The real cause the Cold War never became hot was the insight of both parties that a war would not have any winners. A modern war cannot be won because no city can be conquered. You'd have to destroy it completely to really conquer it, and then, well, you won't have any use for it. The second cause is: The NATO would never have attacked. Why should they? Their people would never have approved such a war. The Warsaw Pact needed the threat from the NATO to uphold it's dictatorships. Without an enemy, they'd have no one left to blame for their own faults.

> Depends on the losses. Here we deal with abstract concepts like commiting
> lesser evil: sitting by an watching millions die, or initiating a
> strike and only thousands of the other guys people die.

With such matters you'll always walk thin ice. I read of aconcept not so far away: If a ship is sinking, and you're on the only boat that survives, and you'll have one hunderd hands stretching out to be rescued with only the ability to save ten, would you allow them to drown your boat by tearing them onboard or would you rather chop of their hands with an axe? This draws off into a discussion about ethics, which, in return, is nothing rational. Like Sun Tzu said: The best way to win a conflict is to avoid it. If the enemy is rational, he will back down faced with overwhelming odds. If he's not rational, he would not even back down if attacked. He'd see to it that your losses are as big as possible, even if he kills his own population. Luckily we will soon have means to avert such wars by "non-lethal weapons", which destroy the (military) infrastructure without harming the population. EMP to destroy enemy communications, bombing to destroy factories, bridges, streets, railways, ports and airfields. You can't conduct war without this. The Second World War was won because of this. Terror bombing of civilans only increased the hatred and thus prolonged the war.
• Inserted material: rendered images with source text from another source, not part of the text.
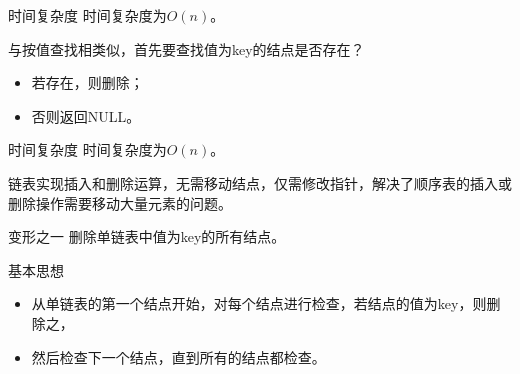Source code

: \begin{frame}[fragile]\ft{\subsecname}
\begin{block}{时间复杂度}
时间复杂度为$O(n)$。
\end{block}

\end{frame}


\begin{frame}\ft{\subsecname}

 
与按值查找相类似，首先要查找值为{\ttfamily key}的结点是否存在？
\begin{itemize}
\item 若存在，则删除；
\item 否则返回{\ttfamily NULL}。
\end{itemize}

\end{frame}

\begin{frame}[fragile]\ft{\subsecname}
  
\end{frame}

\begin{frame}[fragile]

  \begin{block}{时间复杂度}
    时间复杂度为$O(n)$。
  \end{block}
\end{frame}

\begin{frame}[fragile]\ft{\subsecname}
链表实现插入和删除运算，无需移动结点，仅需修改指针，解决了顺序表的插入或删除操作需要移动大量元素的问题。
\end{frame}

\begin{frame}[fragile]\ft{\subsecname}
\begin{block}{变形之一}
删除单链表中值为key的所有结点。
\end{block}
\pause 
\begin{block}{基本思想}
\begin{itemize}
\item
从单链表的第一个结点开始，对每个结点进行检查，若结点的值为{\ttfamily key}，则删除之，
\item
然后检查下一个结点，直到所有的结点都检查。
\end{itemize}
\end{block}


\end{frame}


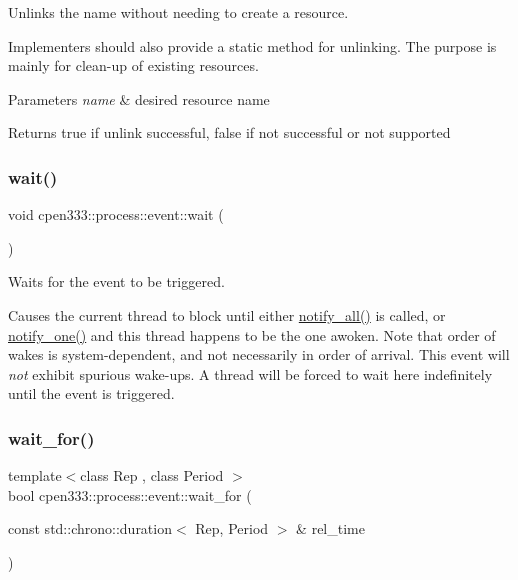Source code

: Unlinks the name without needing to create a resource. 

Implementers should also provide a static method for unlinking. The purpose is mainly for clean-\/up of existing resources.


\begin{DoxyParams}{Parameters}
{\em name} & desired resource name \\
\hline
\end{DoxyParams}
\begin{DoxyReturn}{Returns}
{\ttfamily true} if unlink successful, {\ttfamily false} if not successful or not supported 
\end{DoxyReturn}
\mbox{\label{classcpen333_1_1process_1_1event_ae02584676aa834eef81b74d01ceb3ea5}} 
\subsubsection{\texorpdfstring{wait()}{wait()}}
{\footnotesize\ttfamily void cpen333\+::process\+::event\+::wait (\begin{DoxyParamCaption}{ }\end{DoxyParamCaption})\hspace{0.3cm}{\ttfamily [inline]}}



Waits for the event to be triggered. 

Causes the current thread to block until either {\ttfamily \hyperlink{classcpen333_1_1process_1_1event_a80184c9e2762fb1a0d7f3a9ff6ae27e7}{notify\+\_\+all()}} is called, or {\ttfamily \hyperlink{classcpen333_1_1process_1_1event_a47077325cc6cb29df3aba00de683ce42}{notify\+\_\+one()}} and this thread happens to be the one awoken. Note that order of wakes is system-\/dependent, and not necessarily in order of arrival. This event will {\itshape not} exhibit spurious wake-\/ups. A thread will be forced to wait here indefinitely until the event is triggered. \mbox{\label{classcpen333_1_1process_1_1event_a9b887906af309ccc8687cb91f3c66b25}} 
\subsubsection{\texorpdfstring{wait\+\_\+for()}{wait\_for()}}
{\footnotesize\ttfamily template$<$class Rep , class Period $>$ \\
bool cpen333\+::process\+::event\+::wait\+\_\+for (\begin{DoxyParamCaption}\item[{const std\+::chrono\+::duration$<$ Rep, Period $>$ \&}]{rel\+\_\+time }\end{DoxyParamCaption})\hspace{0.3cm}{\ttfamily [inline]}}



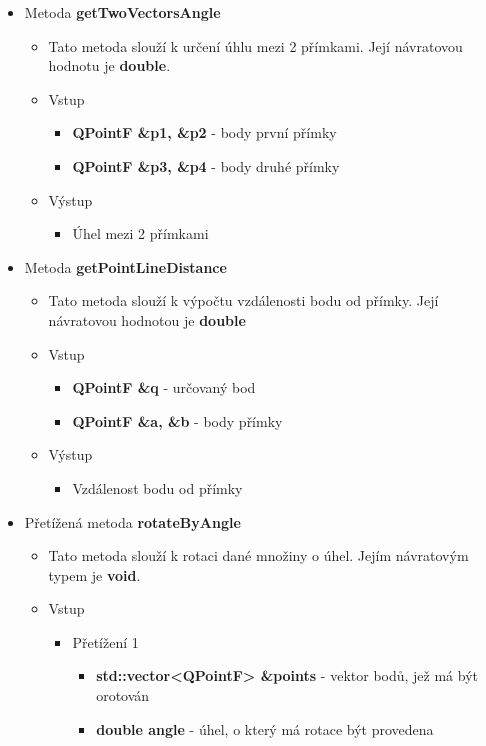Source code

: \documentclass[a4paper, 12pt]{article}
\begin{document}
\begin{itemize}
	\item Metoda \textbf{getTwoVectorsAngle}
		\begin{itemize}
			\item Tato metoda slouží k určení úhlu mezi 2 přímkami. Její návratovou hodnotu je \textbf{double}.
			\item Vstup
				\begin{itemize}
					\item \textbf{QPointF \&p1, \&p2} - body první přímky
					\item \textbf{QPointF \&p3, \&p4} - body druhé přímky
				\end{itemize}
		
			\item Výstup
				\begin{itemize}
					\item Úhel mezi 2 přímkami
				\end{itemize}			
		\end{itemize}

	\item Metoda \textbf{getPointLineDistance}
		\begin{itemize}
			\item Tato metoda slouží k výpočtu vzdálenosti bodu od přímky. Její návratovou hodnotou je \textbf {double} %
			\item Vstup
				\begin{itemize}
					\item \textbf{QPointF \&q} - určovaný bod
					\item \textbf{QPointF \&a, \&b} - body přímky
				\end{itemize}
			\item Výstup
				\begin{itemize}
					\item Vzdálenost bodu od přímky
				\end{itemize}
		\end{itemize}

	\item Přetížená metoda \textbf{rotateByAngle}
		\begin{itemize}
			\item Tato metoda slouží k rotaci dané množiny o úhel. Jejím návratovým typem je \textbf{void}.
			\item Vstup
				\begin{itemize}
					\item Přetížení 1
						\begin{itemize}
							\item \textbf{std::vector<QPointF> \&points} - vektor bodů, jež má být orotován
							\item \textbf{double angle} - úhel, o který má rotace být provedena
 						\end{itemize}
					

\end{itemize}
\end{itemize}
\end{itemize}
\end{document}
> Its all a matter of semantics. Try this:
Indeed, it is ... so, try THIS:

"I oppose the initiation of force for the promotion of social, _personal_ or political

Well, the use of force should be avoided whenever possible. To my oppinion the carrying of weapons always implies a threat to others. I cannot see the advantage of carrying a gun "only in self defense", because a weapon always works the both ways. If you have the possibility to use force, you'll be willing to use it whenever you might feel threatened. This might be objective, but it is very probable that you'll judge on a very subjective basis, your own perception. If humans where truly rational beings, I would judge this different, but in most cases weapons are used senseless and irrational. Not to mention all those killed by accidents in wepaons usage. Some kids would not have shot othersart school if they had no weapons. The problem with any technological advance is that some creative weirdo will always see to it that it is used in the worst way possible. this is not an argument against technology. It is simply the truth. Man is his own greatest enemy. In this, evolution has separated us from the animals.

"Judge a man by what he does , not by what he says."